Hacker News new | ask | show | jobs
by pwny 4859 days ago
On the other hand, if I'm hiring someone for a high pressure job I don't want them to fail when under pressure.

I understand your point but I don't really buy it. I train lifeguards as a hobby/side-job (I'm in uni right now) and pressure is the number 1 reason they give us for failing their final pratical test. I can't give a kid a permit to work as a lifeguard if the pressure of an exam makes him screw up because the real life pressure of saving somebody's life is even greater.

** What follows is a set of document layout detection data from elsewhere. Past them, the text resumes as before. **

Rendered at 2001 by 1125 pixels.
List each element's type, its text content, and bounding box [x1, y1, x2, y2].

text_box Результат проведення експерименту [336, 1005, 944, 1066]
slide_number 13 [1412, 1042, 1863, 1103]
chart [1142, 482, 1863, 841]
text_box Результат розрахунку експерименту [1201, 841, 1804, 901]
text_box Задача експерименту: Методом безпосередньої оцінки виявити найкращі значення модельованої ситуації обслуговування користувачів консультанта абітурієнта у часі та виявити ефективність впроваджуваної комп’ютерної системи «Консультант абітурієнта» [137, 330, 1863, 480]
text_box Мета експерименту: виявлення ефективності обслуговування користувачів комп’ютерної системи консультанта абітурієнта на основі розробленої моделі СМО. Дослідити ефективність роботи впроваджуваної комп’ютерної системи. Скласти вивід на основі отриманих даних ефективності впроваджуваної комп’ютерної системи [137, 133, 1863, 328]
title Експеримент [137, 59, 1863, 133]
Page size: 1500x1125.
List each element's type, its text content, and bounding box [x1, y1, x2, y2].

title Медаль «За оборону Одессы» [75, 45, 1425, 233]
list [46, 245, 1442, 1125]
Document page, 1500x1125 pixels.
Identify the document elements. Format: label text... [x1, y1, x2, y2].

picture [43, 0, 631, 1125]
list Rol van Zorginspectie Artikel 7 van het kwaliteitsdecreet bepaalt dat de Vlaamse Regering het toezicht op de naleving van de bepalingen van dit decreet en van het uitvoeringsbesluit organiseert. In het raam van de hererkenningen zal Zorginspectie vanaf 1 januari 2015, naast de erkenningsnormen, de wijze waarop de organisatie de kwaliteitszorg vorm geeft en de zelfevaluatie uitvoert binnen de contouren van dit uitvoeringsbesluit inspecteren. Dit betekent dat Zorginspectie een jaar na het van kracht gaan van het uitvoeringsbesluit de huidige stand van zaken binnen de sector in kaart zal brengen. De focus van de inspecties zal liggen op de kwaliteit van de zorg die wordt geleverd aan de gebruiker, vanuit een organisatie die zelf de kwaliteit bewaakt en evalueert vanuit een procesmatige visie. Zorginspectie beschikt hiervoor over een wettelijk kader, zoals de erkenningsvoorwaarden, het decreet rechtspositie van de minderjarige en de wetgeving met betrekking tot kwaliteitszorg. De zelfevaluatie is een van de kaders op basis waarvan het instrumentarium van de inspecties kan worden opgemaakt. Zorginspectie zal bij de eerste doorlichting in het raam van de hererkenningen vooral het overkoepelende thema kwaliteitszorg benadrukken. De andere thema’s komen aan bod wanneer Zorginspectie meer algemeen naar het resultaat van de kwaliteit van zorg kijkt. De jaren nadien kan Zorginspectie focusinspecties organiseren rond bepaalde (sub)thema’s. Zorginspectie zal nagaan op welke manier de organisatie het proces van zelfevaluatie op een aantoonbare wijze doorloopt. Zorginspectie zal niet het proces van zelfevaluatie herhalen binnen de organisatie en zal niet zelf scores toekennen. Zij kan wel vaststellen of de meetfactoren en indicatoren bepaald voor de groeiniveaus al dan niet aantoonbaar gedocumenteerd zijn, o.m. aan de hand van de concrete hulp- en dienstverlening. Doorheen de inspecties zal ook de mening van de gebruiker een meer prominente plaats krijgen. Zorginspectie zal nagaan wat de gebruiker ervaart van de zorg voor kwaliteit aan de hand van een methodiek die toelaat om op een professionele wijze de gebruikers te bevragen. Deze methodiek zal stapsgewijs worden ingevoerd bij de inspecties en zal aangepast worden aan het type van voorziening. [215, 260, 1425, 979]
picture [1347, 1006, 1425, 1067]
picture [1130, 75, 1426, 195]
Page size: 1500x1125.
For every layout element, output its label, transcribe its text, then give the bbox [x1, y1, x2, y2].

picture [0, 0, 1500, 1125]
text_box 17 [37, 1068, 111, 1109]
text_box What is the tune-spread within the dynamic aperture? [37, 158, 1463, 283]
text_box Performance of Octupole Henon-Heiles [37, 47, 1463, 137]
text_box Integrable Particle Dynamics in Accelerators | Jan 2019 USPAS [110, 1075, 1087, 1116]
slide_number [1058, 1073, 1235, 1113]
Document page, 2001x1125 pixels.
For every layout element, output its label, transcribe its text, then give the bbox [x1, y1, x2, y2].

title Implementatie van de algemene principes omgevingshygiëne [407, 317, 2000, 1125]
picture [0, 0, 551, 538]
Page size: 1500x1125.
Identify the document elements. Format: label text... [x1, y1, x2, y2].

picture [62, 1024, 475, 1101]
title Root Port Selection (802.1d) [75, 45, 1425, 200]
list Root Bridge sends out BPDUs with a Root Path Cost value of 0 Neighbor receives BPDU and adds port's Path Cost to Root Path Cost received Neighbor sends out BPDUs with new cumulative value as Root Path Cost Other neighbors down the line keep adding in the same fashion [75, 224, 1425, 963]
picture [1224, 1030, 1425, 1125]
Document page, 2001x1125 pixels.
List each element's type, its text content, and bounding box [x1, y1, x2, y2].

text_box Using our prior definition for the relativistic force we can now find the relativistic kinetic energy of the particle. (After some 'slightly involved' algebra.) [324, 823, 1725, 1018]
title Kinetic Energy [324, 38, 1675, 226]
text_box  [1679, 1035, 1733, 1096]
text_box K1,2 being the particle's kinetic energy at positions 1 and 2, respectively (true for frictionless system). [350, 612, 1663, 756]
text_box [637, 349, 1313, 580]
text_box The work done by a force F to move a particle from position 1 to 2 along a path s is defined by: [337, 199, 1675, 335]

The exact same applies here for all jobs where you expect the engineer to work in stressful situations.

3 comments

"On the other hand, if I'm hiring someone for a high pressure job I don't want them to fail when under pressure."

But those are in no way the same kinds of pressure. The pressure of being able to meet a release date, design incredibly safety sensitive algorithms, etc, are completely different from the social pressure of having someone evaluate work you normally do by yourself, in real time.

This kind of interviewing would work well for the kind of stress a salesman gets, not the kind of stress a software engineer gets.

I completely agree and that's why that part of the interview shouldn't be the only one. As someone said earlier, it should be a negative filter of incredibly unsuitable candidates.

In a perfect setting the interviewer wouldn't evaluate the candidate's ability to solve the problem, but his/her ability to approach it, explore it, ask questions and take steps in the appropriate direction.

> On the other hand, if I'm hiring someone for a high pressure job I don't want them to fail when under pressure.

Programming is not like in those hacker movies, we don't have to solve problems in 60 seconds while getting a blow job[1].

[1]https://www.youtube.com/watch?v=rUY8HysBzsE

Sadly that's true.
But in how many coding jobs is pressure a real and common occurrence?

Even working in front office banking roles, there's only 1 or 2 times per year where you really have to keep your nerve and perform under genuine pressure on timescales of seconds or minutes.

The kind of pressure where 'we need to get this feature out of the door by the end of the week' is a completely different thing altogether.

Dealing with outages is one time where I have to think on my feet in a tense and urgent situation, and occasionally write code.